COVID is running riot at Rikers, city’s Department of Corrections outgoing chief warns
The COVID-19 infection rate at the troubled Rikers Island jail is rising at an alarming daily rate among largely unvaccinated inmates amid a citywide surge, the city Department of Corrections commissioner warns.
In a letter Tuesday to public defenders obtained by investigators, outgoing commissioner Vincent Schiraldi said the COVID infection rate among inmates nearly doubled overnight.
“Our COVID positivity rate was consistently hovering at approximately 1%. Yesterday it was 9.5%,” Schiraldi wrote in the leaked letter. “Today it is over 17%.”
“The risks to the human beings in our custody are at a crisis level,” the commissioner wrote.
The disturbing document comes as the new COVID omicron strain overtakes delta in the city.
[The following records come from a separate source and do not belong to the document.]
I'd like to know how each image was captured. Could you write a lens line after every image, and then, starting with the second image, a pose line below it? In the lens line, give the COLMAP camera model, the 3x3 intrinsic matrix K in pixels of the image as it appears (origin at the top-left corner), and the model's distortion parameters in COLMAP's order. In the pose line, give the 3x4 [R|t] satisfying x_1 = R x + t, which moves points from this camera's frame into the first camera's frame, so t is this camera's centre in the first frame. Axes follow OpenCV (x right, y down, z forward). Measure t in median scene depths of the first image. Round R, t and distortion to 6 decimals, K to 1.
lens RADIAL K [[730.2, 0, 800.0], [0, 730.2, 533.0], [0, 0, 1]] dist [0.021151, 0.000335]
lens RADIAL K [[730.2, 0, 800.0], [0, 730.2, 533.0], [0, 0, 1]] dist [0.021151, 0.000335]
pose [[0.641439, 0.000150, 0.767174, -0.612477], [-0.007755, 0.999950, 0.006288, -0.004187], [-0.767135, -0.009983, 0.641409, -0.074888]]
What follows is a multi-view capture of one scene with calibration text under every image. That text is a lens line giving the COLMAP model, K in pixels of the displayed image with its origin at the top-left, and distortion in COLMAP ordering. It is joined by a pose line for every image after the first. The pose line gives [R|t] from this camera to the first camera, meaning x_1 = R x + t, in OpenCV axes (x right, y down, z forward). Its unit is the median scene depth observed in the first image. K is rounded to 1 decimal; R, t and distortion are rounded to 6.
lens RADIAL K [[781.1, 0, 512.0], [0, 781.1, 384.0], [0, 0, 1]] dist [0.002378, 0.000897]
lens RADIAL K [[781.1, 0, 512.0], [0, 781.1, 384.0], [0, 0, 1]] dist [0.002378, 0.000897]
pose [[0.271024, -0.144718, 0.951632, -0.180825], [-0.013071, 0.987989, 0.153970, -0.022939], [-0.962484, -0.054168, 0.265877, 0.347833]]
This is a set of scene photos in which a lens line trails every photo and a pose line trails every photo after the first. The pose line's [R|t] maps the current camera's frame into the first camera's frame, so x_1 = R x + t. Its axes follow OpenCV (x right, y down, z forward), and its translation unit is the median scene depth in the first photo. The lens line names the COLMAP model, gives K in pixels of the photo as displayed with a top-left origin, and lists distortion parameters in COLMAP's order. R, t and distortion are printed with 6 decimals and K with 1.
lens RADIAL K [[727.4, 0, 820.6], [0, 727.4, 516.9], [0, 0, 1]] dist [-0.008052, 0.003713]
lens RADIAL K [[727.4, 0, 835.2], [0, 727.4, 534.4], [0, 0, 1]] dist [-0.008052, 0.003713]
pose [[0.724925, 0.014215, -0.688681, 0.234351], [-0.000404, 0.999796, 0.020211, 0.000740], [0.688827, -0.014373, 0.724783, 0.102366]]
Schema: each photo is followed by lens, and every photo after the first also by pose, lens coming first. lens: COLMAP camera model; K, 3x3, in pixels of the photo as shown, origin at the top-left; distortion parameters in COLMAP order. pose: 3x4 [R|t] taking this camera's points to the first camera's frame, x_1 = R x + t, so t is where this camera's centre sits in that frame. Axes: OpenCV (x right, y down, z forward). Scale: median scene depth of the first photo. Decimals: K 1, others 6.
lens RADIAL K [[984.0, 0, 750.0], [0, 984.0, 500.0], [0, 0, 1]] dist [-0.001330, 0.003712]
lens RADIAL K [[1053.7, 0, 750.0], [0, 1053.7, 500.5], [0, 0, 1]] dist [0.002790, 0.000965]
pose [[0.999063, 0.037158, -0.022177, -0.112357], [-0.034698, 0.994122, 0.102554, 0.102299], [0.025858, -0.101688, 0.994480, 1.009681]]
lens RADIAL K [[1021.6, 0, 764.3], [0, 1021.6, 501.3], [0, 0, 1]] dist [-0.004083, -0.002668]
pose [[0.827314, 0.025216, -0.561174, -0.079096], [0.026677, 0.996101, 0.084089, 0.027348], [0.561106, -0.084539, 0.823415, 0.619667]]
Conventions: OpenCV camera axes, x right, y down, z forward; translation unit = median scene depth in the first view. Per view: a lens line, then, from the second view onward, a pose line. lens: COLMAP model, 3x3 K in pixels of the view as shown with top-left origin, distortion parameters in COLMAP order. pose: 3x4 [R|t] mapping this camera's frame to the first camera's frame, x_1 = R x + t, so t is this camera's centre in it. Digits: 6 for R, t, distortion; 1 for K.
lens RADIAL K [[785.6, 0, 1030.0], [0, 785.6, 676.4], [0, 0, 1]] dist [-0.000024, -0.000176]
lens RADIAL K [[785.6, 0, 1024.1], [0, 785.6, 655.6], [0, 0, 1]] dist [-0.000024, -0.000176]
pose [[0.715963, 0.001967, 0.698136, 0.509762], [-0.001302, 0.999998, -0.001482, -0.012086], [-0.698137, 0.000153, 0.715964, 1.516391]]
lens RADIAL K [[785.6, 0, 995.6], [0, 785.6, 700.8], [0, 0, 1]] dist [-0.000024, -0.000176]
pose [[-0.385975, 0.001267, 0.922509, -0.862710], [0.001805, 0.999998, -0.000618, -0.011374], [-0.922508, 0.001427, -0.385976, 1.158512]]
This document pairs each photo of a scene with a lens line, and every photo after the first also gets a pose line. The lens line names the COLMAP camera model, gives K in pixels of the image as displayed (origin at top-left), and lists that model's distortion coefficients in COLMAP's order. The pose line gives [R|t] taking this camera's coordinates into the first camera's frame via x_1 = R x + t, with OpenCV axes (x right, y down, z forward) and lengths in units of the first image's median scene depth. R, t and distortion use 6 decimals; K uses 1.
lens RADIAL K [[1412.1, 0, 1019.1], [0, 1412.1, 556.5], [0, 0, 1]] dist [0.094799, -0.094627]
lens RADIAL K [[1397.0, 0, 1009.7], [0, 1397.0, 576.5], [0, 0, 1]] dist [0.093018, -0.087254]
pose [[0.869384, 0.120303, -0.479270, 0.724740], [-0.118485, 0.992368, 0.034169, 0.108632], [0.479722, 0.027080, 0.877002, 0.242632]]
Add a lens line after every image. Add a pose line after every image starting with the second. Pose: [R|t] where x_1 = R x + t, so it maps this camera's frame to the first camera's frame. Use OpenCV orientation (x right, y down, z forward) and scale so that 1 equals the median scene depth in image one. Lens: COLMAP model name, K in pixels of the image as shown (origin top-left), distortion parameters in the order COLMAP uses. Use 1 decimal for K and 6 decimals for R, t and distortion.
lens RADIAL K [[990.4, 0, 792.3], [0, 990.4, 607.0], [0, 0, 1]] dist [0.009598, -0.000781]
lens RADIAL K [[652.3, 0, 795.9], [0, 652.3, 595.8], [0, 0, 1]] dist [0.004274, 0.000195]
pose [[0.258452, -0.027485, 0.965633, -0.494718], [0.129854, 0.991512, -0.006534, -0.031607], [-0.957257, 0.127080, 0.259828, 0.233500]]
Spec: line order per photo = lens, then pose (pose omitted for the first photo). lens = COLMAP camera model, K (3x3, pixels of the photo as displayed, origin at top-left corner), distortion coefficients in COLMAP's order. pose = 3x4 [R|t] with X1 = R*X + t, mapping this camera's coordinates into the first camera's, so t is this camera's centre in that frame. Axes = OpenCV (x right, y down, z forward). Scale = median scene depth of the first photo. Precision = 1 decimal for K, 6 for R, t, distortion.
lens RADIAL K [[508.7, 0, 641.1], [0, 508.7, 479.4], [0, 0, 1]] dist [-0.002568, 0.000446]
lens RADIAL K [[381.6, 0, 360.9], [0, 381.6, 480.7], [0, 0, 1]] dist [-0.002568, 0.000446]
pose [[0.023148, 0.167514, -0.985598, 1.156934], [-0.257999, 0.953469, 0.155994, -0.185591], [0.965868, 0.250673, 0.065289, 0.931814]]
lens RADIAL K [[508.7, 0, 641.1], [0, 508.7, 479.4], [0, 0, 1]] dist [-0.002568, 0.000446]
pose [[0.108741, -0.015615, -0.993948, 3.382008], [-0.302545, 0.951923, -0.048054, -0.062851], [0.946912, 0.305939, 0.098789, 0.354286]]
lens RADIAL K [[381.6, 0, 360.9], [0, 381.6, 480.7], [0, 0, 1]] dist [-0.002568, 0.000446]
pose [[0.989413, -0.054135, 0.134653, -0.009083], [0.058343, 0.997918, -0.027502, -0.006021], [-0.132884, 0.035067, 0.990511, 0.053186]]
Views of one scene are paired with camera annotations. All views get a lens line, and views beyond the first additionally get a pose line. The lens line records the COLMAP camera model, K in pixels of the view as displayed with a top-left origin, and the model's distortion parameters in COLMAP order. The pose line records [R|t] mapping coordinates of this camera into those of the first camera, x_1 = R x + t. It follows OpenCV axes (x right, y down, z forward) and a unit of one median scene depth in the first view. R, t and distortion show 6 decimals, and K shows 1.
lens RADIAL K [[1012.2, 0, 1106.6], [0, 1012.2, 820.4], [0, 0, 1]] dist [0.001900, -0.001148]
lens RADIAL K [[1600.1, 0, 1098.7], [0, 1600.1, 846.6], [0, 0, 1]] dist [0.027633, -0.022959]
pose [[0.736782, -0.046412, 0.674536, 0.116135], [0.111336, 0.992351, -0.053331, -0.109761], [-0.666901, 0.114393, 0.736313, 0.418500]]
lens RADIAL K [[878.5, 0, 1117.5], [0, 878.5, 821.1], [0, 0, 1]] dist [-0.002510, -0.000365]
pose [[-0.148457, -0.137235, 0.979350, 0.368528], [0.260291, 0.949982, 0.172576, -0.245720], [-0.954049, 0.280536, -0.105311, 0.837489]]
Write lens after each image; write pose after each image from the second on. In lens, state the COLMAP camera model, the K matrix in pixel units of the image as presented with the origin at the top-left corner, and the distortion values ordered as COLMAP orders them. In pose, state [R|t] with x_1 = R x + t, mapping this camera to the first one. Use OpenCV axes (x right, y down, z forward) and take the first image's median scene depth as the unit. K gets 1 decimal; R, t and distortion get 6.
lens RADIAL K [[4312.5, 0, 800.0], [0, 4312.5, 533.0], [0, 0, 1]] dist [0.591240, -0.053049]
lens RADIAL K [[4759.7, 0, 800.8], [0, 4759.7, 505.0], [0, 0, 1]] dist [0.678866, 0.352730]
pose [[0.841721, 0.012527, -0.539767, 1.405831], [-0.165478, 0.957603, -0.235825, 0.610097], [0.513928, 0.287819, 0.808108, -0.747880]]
According to Schiraldi, the rise is more worrisome at the lockup since “only 45% of our incarcerated population has received one shot of the vaccine, and only 38% is fully vaccinated.”
The stunning letter also says city DOC efforts to cope with the COVID crisis may have come to nothing.
“Considerable efforts were made at the beginning of the pandemic to reduce the jail population immediately in order to avert a major humanitarian catastrophe,” Schiraldi wrote. “All indications suggest that our jail population faces an equal or greater level of risk from COVID now as it did at the start of the pandemic.”
Rikers has now gone into a new level of lockdown, with in-person visits and religious services halted in response to the rise in COVID cases.
“We are doing what we can to limit the spread of Omicron,” Schiraldi wrote. “Sadly, that includes the suspension of congregate services and in-person visitation, additional movement protocols for individuals who may have been exposed to COVID, and reductions in programming.”
The one page missive was addressed to “the Defender Community” but the message was for everyone at the bar.
“It’s my understanding this was sent to judges, prosecutors and defenders,” said a legal source.
In recent months, Rikers has been plagued by high absenteeism among corrections officers.
“It is pretty disturbing,” said Lisa Schreibersdorf, executive director of Brooklyn Defenders Services. “It sounds like a plea for help.”
But she puts part of the blame on high bails.
According to Schreibersdorf, district attorneys and judges are “saying they are doing all they can, but the DAs are still asking for high bails on cases where they don’t need to and judges are setting higher bails where people can’t get out.”